● **Problem details**: Transcribe the rows below word for word, starting with the very first line and stopping after the line that contains "common name: Scarce swallowtail", including both of those lines.

:: Listing

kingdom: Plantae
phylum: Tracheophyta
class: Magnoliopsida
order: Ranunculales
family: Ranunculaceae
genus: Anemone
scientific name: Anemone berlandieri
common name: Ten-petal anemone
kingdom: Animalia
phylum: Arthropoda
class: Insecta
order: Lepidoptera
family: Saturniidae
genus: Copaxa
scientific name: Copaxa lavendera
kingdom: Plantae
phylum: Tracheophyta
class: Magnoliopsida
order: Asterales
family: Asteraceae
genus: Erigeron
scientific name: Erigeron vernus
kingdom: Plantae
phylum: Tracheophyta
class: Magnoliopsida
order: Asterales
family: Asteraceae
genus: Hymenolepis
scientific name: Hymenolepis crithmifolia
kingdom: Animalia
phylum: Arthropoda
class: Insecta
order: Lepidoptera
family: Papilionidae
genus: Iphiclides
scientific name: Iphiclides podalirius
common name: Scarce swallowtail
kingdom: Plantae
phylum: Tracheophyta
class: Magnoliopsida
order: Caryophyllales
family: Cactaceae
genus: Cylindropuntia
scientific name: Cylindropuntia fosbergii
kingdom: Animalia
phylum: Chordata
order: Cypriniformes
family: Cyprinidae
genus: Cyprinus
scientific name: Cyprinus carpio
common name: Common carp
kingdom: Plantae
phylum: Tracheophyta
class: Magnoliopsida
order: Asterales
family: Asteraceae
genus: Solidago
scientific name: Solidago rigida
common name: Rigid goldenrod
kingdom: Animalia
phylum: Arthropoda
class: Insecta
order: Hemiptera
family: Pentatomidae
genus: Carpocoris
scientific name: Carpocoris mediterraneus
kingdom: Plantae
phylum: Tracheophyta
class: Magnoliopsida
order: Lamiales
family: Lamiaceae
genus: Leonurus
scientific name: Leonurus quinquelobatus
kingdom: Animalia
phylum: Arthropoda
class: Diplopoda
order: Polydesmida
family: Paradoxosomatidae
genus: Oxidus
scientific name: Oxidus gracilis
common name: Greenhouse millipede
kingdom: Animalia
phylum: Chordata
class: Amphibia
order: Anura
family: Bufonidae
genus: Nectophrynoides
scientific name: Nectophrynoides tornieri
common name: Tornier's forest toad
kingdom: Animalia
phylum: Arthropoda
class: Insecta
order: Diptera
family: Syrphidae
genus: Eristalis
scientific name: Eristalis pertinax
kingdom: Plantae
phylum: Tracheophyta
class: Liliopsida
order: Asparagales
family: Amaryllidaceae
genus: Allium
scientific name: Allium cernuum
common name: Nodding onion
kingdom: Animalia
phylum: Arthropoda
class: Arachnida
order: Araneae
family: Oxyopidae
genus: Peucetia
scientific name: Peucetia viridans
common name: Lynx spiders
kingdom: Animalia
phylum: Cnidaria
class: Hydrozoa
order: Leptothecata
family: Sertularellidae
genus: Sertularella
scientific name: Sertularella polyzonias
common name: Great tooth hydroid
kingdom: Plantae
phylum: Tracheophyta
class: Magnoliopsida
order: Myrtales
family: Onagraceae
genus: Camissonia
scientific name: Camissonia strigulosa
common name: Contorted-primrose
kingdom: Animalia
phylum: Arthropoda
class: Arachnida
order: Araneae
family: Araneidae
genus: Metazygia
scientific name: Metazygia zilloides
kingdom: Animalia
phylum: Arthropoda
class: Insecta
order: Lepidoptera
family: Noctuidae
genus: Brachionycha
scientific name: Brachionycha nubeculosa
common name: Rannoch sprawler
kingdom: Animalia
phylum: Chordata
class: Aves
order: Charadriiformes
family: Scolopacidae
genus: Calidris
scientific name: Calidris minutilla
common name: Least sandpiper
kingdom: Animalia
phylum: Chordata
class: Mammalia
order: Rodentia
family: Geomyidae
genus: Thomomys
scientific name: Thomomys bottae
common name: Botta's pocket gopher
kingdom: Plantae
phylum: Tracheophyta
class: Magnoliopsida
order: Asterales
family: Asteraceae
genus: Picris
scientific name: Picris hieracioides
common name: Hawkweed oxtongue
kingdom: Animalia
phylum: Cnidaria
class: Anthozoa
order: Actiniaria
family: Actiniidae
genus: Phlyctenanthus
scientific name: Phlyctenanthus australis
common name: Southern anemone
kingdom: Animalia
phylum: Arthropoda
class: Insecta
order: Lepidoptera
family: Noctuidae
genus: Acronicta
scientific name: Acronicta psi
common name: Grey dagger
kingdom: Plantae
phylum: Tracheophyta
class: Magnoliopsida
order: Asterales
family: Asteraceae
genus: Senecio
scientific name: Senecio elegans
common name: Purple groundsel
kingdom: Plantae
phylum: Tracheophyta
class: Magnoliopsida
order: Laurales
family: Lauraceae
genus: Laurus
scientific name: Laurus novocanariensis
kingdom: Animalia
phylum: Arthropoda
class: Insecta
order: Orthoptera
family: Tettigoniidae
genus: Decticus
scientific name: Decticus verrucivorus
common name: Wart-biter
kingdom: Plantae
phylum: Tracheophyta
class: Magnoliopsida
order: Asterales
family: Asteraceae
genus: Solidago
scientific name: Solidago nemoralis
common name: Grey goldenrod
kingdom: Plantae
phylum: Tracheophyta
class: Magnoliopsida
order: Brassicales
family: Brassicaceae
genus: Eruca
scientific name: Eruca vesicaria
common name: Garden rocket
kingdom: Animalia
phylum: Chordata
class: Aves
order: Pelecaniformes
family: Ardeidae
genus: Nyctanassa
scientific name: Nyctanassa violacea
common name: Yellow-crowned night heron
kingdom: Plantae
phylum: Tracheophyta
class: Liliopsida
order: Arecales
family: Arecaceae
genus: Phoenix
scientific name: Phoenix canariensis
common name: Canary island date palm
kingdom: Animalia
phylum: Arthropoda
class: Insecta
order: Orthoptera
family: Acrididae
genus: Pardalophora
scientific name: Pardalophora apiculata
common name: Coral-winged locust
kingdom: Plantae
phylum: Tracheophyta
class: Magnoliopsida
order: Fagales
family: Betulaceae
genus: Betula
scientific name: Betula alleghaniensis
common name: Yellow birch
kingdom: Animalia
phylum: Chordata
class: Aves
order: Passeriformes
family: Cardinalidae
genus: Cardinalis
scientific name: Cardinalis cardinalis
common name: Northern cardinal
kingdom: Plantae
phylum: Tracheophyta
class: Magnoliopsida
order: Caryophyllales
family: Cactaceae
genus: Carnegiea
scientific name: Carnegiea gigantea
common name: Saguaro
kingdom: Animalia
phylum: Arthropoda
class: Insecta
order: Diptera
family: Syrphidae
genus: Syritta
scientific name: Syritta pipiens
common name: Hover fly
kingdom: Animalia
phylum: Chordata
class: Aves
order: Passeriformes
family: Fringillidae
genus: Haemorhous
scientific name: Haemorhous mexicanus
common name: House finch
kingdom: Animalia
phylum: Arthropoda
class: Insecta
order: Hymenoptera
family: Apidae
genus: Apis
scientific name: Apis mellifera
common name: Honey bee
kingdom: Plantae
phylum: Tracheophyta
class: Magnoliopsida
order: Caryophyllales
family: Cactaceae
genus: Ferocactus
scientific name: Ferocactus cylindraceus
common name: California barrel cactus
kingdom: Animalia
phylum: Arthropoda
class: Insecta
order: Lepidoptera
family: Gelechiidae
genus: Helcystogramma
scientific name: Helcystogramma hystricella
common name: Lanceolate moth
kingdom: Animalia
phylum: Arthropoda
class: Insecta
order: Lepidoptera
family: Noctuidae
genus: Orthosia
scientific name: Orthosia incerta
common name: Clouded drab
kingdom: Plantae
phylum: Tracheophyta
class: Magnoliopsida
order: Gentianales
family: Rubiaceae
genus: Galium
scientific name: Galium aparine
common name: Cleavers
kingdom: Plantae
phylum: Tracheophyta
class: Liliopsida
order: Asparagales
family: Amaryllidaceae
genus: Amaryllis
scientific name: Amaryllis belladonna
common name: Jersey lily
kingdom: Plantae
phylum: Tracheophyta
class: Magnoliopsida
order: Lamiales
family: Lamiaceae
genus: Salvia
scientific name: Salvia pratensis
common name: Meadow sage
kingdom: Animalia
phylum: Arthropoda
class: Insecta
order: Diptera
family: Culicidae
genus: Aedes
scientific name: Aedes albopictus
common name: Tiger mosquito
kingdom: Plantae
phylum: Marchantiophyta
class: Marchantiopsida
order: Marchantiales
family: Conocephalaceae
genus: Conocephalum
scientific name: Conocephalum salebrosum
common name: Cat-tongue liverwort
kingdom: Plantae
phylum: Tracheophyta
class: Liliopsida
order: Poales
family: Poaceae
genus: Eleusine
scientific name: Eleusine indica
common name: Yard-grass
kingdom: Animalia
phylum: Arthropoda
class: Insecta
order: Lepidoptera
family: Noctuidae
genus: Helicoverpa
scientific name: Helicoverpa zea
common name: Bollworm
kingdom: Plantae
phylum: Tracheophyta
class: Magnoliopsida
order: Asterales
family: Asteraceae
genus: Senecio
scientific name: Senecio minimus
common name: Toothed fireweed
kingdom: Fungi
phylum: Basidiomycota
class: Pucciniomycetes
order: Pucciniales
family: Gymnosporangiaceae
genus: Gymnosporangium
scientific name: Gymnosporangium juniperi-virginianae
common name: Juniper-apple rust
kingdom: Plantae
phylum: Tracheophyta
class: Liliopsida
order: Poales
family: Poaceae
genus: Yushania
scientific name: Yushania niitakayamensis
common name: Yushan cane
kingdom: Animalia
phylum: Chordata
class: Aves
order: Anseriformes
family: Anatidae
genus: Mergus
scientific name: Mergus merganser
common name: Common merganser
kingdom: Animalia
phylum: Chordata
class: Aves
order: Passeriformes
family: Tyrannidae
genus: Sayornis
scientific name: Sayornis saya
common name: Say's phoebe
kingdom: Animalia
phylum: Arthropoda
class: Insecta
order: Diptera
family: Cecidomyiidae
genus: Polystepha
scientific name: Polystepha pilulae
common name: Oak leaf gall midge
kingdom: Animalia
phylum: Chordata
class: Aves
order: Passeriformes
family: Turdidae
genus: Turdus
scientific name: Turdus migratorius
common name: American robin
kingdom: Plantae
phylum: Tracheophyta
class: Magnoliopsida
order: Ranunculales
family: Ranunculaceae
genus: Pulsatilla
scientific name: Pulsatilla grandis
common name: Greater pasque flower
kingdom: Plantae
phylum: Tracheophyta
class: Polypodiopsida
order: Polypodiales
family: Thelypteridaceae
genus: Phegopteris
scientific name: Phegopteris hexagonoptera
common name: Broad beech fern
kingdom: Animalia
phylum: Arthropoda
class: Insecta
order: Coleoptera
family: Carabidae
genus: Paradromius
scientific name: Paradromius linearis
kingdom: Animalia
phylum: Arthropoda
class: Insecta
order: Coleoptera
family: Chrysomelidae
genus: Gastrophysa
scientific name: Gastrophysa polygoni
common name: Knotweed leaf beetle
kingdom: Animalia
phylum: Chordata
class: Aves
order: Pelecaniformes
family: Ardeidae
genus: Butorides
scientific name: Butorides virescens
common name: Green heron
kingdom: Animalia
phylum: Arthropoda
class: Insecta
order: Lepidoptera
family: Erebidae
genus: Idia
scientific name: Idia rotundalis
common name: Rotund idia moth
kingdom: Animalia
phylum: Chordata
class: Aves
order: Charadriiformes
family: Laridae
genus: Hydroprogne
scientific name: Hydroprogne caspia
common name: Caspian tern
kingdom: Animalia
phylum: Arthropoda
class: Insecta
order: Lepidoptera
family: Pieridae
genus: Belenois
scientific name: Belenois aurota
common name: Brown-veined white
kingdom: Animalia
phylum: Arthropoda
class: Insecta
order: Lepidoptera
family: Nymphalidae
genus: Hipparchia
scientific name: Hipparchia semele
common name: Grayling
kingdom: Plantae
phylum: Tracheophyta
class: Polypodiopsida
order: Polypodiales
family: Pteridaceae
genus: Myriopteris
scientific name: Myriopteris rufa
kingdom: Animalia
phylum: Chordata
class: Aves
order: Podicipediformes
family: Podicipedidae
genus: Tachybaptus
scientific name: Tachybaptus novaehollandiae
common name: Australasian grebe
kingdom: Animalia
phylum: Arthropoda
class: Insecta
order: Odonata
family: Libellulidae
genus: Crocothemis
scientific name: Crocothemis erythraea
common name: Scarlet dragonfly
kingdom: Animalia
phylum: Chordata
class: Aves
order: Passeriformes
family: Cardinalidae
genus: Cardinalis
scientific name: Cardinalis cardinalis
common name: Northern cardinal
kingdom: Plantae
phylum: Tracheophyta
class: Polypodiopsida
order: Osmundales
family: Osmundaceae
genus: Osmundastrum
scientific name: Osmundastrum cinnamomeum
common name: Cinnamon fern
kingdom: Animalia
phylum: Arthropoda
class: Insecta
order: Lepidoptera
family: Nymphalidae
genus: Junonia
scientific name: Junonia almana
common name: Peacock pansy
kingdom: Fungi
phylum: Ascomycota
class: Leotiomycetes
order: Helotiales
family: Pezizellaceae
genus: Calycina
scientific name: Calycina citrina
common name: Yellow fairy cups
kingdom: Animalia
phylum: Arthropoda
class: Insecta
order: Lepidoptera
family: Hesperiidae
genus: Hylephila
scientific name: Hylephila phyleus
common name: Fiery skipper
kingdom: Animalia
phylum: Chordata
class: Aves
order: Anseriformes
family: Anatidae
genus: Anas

::::

● **Complete response**:
kingdom: Plantae
phylum: Tracheophyta
class: Magnoliopsida
order: Ranunculales
family: Ranunculaceae
genus: Anemone
scientific name: Anemone berlandieri
common name: Ten-petal anemone
kingdom: Animalia
phylum: Arthropoda
class: Insecta
order: Lepidoptera
family: Saturniidae
genus: Copaxa
scientific name: Copaxa lavendera
kingdom: Plantae
phylum: Tracheophyta
class: Magnoliopsida
order: Asterales
family: Asteraceae
genus: Erigeron
scientific name: Erigeron vernus
kingdom: Plantae
phylum: Tracheophyta
class: Magnoliopsida
order: Asterales
family: Asteraceae
genus: Hymenolepis
scientific name: Hymenolepis crithmifolia
kingdom: Animalia
phylum: Arthropoda
class: Insecta
order: Lepidoptera
family: Papilionidae
genus: Iphiclides
scientific name: Iphiclides podalirius
common name: Scarce swallowtail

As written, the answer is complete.